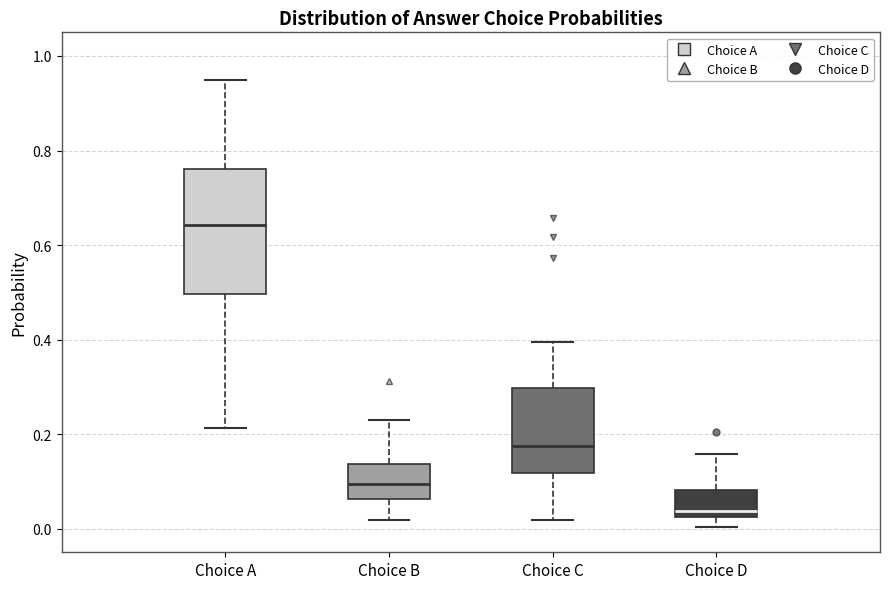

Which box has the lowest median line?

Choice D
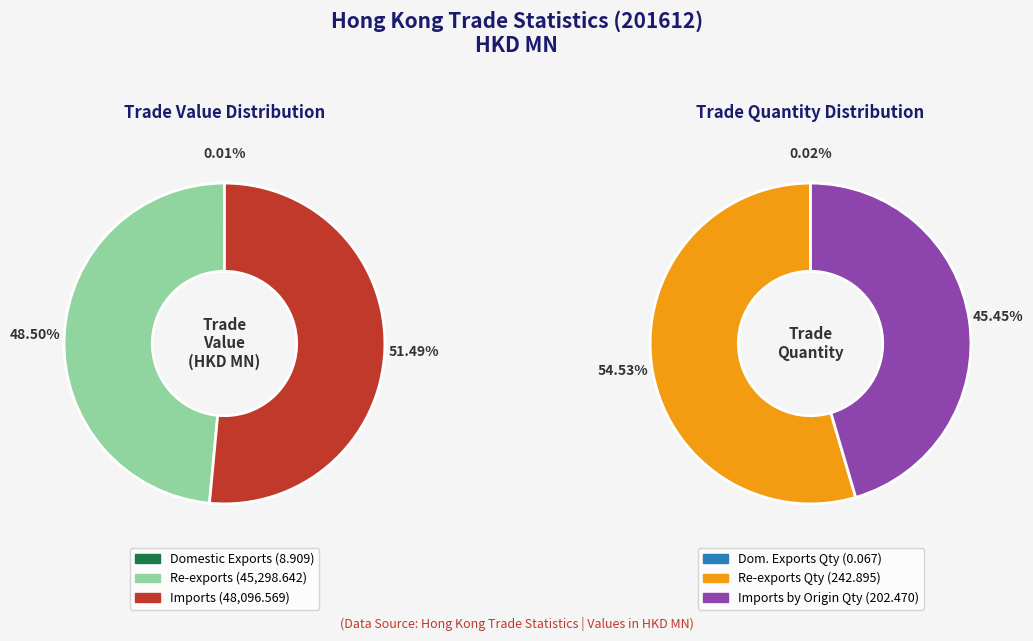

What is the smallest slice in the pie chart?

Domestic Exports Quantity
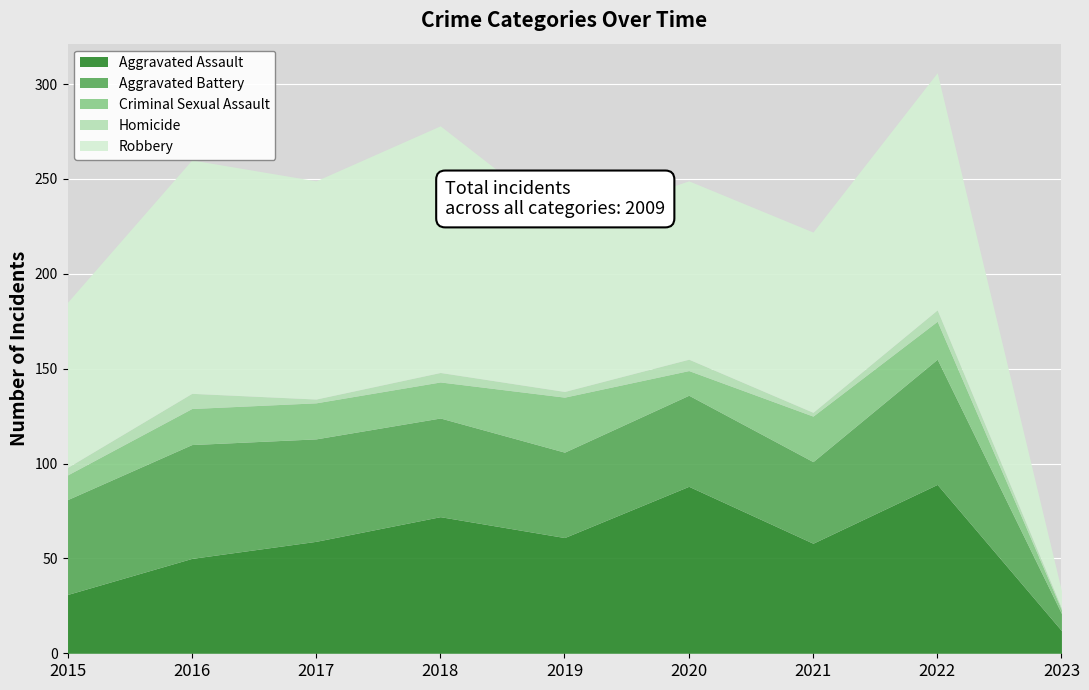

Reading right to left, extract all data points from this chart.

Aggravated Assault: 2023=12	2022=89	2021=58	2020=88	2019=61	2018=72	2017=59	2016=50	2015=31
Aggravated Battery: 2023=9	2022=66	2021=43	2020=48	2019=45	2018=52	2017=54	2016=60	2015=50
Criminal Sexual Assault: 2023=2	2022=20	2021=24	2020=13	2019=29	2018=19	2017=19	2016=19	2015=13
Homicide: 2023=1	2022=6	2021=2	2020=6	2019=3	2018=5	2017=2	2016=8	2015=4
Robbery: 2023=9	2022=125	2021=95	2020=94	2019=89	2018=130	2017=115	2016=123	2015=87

◆ ◆ ◆ ◆ ◆

> PROBLEM TO SOLVE
Return the part of the data that opens with the line containing "What is the smallest slice in the pie chart?" and runs through the end of the data, copying those lines exactly and leaving out the pictures.

> WRITTEN RESPONSE
What is the smallest slice in the pie chart?

Domestic Exports Quantity

Reading right to left, extract all data points from this chart.

Aggravated Assault: 2023=12	2022=89	2021=58	2020=88	2019=61	2018=72	2017=59	2016=50	2015=31
Aggravated Battery: 2023=9	2022=66	2021=43	2020=48	2019=45	2018=52	2017=54	2016=60	2015=50
Criminal Sexual Assault: 2023=2	2022=20	2021=24	2020=13	2019=29	2018=19	2017=19	2016=19	2015=13
Homicide: 2023=1	2022=6	2021=2	2020=6	2019=3	2018=5	2017=2	2016=8	2015=4
Robbery: 2023=9	2022=125	2021=95	2020=94	2019=89	2018=130	2017=115	2016=123	2015=87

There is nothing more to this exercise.